(MATERIAL SUPPLIED begins)

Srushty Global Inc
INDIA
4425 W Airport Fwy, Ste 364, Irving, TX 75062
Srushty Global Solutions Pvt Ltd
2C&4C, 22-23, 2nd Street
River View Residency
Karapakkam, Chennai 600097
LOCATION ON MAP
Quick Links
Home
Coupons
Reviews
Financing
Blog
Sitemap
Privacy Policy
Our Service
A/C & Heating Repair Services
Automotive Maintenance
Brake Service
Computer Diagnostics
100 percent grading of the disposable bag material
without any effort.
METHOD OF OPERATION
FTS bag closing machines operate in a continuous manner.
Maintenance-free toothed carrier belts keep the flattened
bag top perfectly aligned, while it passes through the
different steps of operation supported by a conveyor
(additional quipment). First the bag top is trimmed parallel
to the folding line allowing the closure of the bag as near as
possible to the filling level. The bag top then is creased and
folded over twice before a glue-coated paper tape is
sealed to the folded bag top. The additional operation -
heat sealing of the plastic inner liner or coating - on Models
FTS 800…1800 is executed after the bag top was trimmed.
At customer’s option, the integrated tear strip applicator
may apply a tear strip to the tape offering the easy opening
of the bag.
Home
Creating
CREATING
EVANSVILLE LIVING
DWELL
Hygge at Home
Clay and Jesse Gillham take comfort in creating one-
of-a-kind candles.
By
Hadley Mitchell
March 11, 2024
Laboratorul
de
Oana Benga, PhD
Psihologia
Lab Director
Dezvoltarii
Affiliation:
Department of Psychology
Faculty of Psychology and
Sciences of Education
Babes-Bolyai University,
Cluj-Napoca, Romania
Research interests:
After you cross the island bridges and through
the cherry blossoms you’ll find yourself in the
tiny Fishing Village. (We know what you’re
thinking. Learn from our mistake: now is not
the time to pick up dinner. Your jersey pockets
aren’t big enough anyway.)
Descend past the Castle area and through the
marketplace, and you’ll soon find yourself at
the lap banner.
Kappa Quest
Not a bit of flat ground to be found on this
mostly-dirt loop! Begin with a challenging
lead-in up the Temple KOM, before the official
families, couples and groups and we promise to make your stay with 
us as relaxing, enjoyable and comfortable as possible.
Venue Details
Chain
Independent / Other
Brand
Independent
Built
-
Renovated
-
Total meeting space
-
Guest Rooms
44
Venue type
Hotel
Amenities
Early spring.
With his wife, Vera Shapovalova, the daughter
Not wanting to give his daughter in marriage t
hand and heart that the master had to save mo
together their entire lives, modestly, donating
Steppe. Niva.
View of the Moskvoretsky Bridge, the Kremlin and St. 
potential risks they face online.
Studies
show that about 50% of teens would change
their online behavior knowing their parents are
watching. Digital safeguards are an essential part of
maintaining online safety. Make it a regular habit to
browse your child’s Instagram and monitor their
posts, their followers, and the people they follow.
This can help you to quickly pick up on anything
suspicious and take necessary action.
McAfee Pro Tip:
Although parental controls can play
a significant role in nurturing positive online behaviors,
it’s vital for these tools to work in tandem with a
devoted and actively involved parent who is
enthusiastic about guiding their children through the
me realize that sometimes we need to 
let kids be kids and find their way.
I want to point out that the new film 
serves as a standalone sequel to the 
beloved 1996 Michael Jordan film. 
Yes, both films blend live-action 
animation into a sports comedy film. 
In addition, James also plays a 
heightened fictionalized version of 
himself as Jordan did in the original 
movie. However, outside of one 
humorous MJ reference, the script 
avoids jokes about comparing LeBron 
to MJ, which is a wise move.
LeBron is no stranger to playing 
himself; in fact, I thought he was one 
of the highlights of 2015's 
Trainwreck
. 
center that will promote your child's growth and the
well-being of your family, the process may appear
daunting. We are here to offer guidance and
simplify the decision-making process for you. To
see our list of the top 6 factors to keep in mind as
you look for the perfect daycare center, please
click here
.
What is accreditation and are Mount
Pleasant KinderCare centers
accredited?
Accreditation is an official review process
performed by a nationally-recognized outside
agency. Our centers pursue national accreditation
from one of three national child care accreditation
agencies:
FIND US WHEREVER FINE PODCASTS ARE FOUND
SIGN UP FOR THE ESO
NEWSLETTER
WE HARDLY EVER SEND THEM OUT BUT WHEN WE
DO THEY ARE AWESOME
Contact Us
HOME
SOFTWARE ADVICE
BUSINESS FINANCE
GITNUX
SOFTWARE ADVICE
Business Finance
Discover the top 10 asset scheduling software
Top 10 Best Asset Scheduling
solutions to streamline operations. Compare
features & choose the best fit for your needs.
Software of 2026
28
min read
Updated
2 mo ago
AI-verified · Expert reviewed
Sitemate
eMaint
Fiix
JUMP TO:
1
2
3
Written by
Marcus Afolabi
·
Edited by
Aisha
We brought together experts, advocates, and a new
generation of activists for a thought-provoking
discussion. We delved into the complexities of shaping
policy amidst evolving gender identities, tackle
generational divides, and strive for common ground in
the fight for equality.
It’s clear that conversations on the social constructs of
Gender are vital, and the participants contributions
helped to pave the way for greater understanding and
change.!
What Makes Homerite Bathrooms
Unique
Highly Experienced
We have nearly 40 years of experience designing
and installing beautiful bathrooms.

(MATERIAL SUPPLIED ends)

§ REQUIRED WORK
Transcribe all of the text in the material above line by line. Keep the original wording, spelling, punctuation, and line order unchanged.

§ ANSWER BELOW
Srushty Global Inc
INDIA
4425 W Airport Fwy, Ste 364, Irving, TX 75062
Srushty Global Solutions Pvt Ltd
2C&4C, 22-23, 2nd Street
River View Residency
Karapakkam, Chennai 600097
LOCATION ON MAP
Quick Links
Home
Coupons
Reviews
Financing
Blog
Sitemap
Privacy Policy
Our Service
A/C & Heating Repair Services
Automotive Maintenance
Brake Service
Computer Diagnostics
100 percent grading of the disposable bag material
without any effort.
METHOD OF OPERATION
FTS bag closing machines operate in a continuous manner.
Maintenance-free toothed carrier belts keep the flattened
bag top perfectly aligned, while it passes through the
different steps of operation supported by a conveyor
(additional quipment). First the bag top is trimmed parallel
to the folding line allowing the closure of the bag as near as
possible to the filling level. The bag top then is creased and
folded over twice before a glue-coated paper tape is
sealed to the folded bag top. The additional operation -
heat sealing of the plastic inner liner or coating - on Models
FTS 800…1800 is executed after the bag top was trimmed.
At customer’s option, the integrated tear strip applicator
may apply a tear strip to the tape offering the easy opening
of the bag.
Home
Creating
CREATING
EVANSVILLE LIVING
DWELL
Hygge at Home
Clay and Jesse Gillham take comfort in creating one-
of-a-kind candles.
By
Hadley Mitchell
March 11, 2024
Laboratorul
de
Oana Benga, PhD
Psihologia
Lab Director
Dezvoltarii
Affiliation:
Department of Psychology
Faculty of Psychology and
Sciences of Education
Babes-Bolyai University,
Cluj-Napoca, Romania
Research interests:
After you cross the island bridges and through
the cherry blossoms you’ll find yourself in the
tiny Fishing Village. (We know what you’re
thinking. Learn from our mistake: now is not
the time to pick up dinner. Your jersey pockets
aren’t big enough anyway.)
Descend past the Castle area and through the
marketplace, and you’ll soon find yourself at
the lap banner.
Kappa Quest
Not a bit of flat ground to be found on this
mostly-dirt loop! Begin with a challenging
lead-in up the Temple KOM, before the official
families, couples and groups and we promise to make your stay with 
us as relaxing, enjoyable and comfortable as possible.
Venue Details
Chain
Independent / Other
Brand
Independent
Built
-
Renovated
-
Total meeting space
-
Guest Rooms
44
Venue type
Hotel
Amenities
Early spring.
With his wife, Vera Shapovalova, the daughter
Not wanting to give his daughter in marriage t
hand and heart that the master had to save mo
together their entire lives, modestly, donating
Steppe. Niva.
View of the Moskvoretsky Bridge, the Kremlin and St. 
potential risks they face online.
Studies
show that about 50% of teens would change
their online behavior knowing their parents are
watching. Digital safeguards are an essential part of
maintaining online safety. Make it a regular habit to
browse your child’s Instagram and monitor their
posts, their followers, and the people they follow.
This can help you to quickly pick up on anything
suspicious and take necessary action.
McAfee Pro Tip:
Although parental controls can play
a significant role in nurturing positive online behaviors,
it’s vital for these tools to work in tandem with a
devoted and actively involved parent who is
enthusiastic about guiding their children through the
me realize that sometimes we need to 
let kids be kids and find their way.
I want to point out that the new film 
serves as a standalone sequel to the 
beloved 1996 Michael Jordan film. 
Yes, both films blend live-action 
animation into a sports comedy film. 
In addition, James also plays a 
heightened fictionalized version of 
himself as Jordan did in the original 
movie. However, outside of one 
humorous MJ reference, the script 
avoids jokes about comparing LeBron 
to MJ, which is a wise move.
LeBron is no stranger to playing 
himself; in fact, I thought he was one 
of the highlights of 2015's 
Trainwreck
. 
center that will promote your child's growth and the
well-being of your family, the process may appear
daunting. We are here to offer guidance and
simplify the decision-making process for you. To
see our list of the top 6 factors to keep in mind as
you look for the perfect daycare center, please
click here
.
What is accreditation and are Mount
Pleasant KinderCare centers
accredited?
Accreditation is an official review process
performed by a nationally-recognized outside
agency. Our centers pursue national accreditation
from one of three national child care accreditation
agencies:
FIND US WHEREVER FINE PODCASTS ARE FOUND
SIGN UP FOR THE ESO
NEWSLETTER
WE HARDLY EVER SEND THEM OUT BUT WHEN WE
DO THEY ARE AWESOME
Contact Us
HOME
SOFTWARE ADVICE
BUSINESS FINANCE
GITNUX
SOFTWARE ADVICE
Business Finance
Discover the top 10 asset scheduling software
Top 10 Best Asset Scheduling
solutions to streamline operations. Compare
features & choose the best fit for your needs.
Software of 2026
28
min read
Updated
2 mo ago
AI-verified · Expert reviewed
Sitemate
eMaint
Fiix
JUMP TO:
1
2
3
Written by
Marcus Afolabi
·
Edited by
Aisha
We brought together experts, advocates, and a new
generation of activists for a thought-provoking
discussion. We delved into the complexities of shaping
policy amidst evolving gender identities, tackle
generational divides, and strive for common ground in
the fight for equality.
It’s clear that conversations on the social constructs of
Gender are vital, and the participants contributions
helped to pave the way for greater understanding and
change.!
What Makes Homerite Bathrooms
Unique
Highly Experienced
We have nearly 40 years of experience designing
and installing beautiful bathrooms.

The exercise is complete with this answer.